January 12, 2012

Has literature always been dying since the beginning?

by

Circa 167 B.C., the Roman playwright Publius Terentius Afer is said to have said “Nothing is said that has not been said before.” He probably wasn’t the first person to make this statement, and he certainly wasn’t the last. The feeling that language and writing continually fails to be truly, deeply original and significant has haunted literature in all its forms. In a fascinating, hypnotic essay at The Guardian, Andrew Gallix tracks the “death” of literature through history, quoting writers and critics throughout the centuries who have felt that literature (or poetry, or the novel) has come too late, and is or soon will be deceased.

As early as 1758, Samuel Richardson had wondered if the novel were not just a fad, whose time had already run out. By the 20th century, the picture looked far bleaker. Theodor Adorno felt that there could be no poetry after Auschwitz. In 1959, Brion Gysin complained that fiction was lagging 50 years behind painting. In the early 60s, Alain Robbe-Grillet attacked the mummification of the novel in its 19th-century incarnation. In 1967, John Barth published “The Literature of Exhaustion” in which he spoke of “the used-upness of certain forms or exhaustion of certain possibilities”. The same year, Gore Vidal diagnosed that the novel was already in its death throes: “we shall go on for quite a long time talking of books and writing books, pretending all the while not to notice that the church is empty and the parishioners have gone elsewhere to attend other gods”….

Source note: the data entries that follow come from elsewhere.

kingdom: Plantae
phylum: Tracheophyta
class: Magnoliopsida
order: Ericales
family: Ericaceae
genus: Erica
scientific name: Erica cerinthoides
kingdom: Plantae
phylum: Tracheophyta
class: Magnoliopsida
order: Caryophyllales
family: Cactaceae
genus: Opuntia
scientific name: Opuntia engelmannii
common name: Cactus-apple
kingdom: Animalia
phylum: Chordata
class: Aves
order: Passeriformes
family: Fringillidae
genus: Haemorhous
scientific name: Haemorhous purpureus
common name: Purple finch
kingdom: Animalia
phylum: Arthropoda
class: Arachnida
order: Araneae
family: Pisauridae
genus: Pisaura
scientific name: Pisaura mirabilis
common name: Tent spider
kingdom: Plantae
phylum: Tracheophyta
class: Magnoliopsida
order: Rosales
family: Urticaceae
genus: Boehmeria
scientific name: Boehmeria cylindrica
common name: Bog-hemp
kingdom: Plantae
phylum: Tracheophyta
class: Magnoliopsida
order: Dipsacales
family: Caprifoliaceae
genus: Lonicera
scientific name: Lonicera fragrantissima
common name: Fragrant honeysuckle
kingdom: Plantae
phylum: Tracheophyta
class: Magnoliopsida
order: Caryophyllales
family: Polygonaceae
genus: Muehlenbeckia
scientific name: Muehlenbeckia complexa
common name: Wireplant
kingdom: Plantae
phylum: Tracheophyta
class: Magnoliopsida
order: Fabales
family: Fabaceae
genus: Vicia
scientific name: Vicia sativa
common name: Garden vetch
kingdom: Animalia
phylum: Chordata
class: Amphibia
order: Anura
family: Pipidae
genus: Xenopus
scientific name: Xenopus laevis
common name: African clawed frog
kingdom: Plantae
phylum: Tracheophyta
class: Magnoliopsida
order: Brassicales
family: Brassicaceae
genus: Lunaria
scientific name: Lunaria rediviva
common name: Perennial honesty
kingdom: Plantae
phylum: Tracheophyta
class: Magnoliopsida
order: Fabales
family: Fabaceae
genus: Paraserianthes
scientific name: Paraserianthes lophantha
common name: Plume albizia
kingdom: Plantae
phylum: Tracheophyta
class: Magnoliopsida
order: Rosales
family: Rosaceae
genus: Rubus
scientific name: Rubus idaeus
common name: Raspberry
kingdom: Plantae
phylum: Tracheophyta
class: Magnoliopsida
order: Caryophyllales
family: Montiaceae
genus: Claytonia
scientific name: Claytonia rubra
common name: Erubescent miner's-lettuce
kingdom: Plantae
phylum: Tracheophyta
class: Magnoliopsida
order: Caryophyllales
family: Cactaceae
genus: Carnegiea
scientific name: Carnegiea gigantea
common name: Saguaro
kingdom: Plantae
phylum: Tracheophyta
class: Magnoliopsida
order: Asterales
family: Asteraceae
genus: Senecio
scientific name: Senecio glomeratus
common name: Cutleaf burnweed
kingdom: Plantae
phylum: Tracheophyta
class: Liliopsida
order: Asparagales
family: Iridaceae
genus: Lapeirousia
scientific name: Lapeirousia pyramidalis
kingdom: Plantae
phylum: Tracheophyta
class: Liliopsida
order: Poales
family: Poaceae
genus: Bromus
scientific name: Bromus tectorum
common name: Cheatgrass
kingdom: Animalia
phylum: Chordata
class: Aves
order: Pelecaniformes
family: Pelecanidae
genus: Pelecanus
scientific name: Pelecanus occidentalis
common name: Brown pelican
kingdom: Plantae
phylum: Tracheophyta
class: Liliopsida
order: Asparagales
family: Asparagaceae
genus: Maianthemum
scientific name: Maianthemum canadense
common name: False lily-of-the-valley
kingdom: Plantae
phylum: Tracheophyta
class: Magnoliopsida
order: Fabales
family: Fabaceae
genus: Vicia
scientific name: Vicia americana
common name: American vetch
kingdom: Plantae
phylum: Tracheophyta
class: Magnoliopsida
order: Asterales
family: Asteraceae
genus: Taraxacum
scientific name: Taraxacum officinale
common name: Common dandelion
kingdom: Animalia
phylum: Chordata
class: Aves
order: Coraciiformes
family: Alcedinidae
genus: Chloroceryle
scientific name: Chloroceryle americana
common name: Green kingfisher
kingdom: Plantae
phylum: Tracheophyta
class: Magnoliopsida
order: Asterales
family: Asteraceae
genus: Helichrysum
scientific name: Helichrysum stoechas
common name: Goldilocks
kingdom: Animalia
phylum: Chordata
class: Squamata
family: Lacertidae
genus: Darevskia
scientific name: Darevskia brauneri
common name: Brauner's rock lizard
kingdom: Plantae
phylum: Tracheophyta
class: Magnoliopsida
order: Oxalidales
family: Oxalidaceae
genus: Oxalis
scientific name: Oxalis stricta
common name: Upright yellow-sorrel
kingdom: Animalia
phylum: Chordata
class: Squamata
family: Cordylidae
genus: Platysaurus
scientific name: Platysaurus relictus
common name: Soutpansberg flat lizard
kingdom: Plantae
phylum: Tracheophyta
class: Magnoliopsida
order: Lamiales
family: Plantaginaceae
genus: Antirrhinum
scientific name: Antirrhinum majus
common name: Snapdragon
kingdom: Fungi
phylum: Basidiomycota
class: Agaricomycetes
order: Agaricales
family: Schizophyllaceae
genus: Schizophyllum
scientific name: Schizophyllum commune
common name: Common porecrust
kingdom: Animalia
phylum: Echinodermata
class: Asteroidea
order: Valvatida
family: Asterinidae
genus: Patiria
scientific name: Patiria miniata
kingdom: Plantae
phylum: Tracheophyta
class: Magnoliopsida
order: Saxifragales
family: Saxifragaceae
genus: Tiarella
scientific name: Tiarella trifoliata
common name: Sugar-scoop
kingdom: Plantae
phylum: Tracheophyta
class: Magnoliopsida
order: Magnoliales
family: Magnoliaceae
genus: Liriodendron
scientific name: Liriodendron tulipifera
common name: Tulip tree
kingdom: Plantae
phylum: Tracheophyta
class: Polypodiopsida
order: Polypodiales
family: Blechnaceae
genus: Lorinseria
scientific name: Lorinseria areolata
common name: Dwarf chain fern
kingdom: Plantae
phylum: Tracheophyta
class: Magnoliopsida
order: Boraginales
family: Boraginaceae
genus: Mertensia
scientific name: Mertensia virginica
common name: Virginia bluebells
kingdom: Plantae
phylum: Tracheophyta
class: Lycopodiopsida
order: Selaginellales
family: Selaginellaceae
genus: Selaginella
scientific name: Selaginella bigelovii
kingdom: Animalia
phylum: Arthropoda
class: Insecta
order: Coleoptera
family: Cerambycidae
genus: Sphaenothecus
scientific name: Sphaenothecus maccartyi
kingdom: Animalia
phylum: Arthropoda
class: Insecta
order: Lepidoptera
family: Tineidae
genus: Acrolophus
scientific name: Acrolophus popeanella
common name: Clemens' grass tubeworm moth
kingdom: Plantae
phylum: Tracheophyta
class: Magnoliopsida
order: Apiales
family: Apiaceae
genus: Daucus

“Even originality itself no longer has the ability to surprise us,” writes Lars Iyer in a remarkable essay recently published by The White Review. According to the author of Spurious (shortlisted for the Guardian’s Not the Booker Prize), we live in “an unprecedented age of words”, but one in which Important Novelists have given way to “a legion of keystroke labourers”. Literature only survives as literary-fiction kitsch: a “parody of past forms”; a “pantomime of itself”.

Where does this sentiment come from? This desire through the millennia to insist on the end of literature, even as literature persists, and seems destined to persist. Is everyone merely wrong, overeager to sign the death certificate? Or, as Gallix suggests—by quoting those who wrote before him on the topic—perhaps…

…Harold Bloom is right: belatedness is not merely an “historical condition”. After all, it was already one of the major themes in Don Quixote….[A]s Gabriel Josipovici points out, “this sense of somehow having arrived too late, of having lost for ever something that was once a common possession, is a, if not the, key Romantic concern.”…The novel, says [Tom] McCarthy, has been “living out its own death” ever since Don Quixote; the “experience of failure” being integral to its DNA. If it weren’t dying, the novel would not be alive.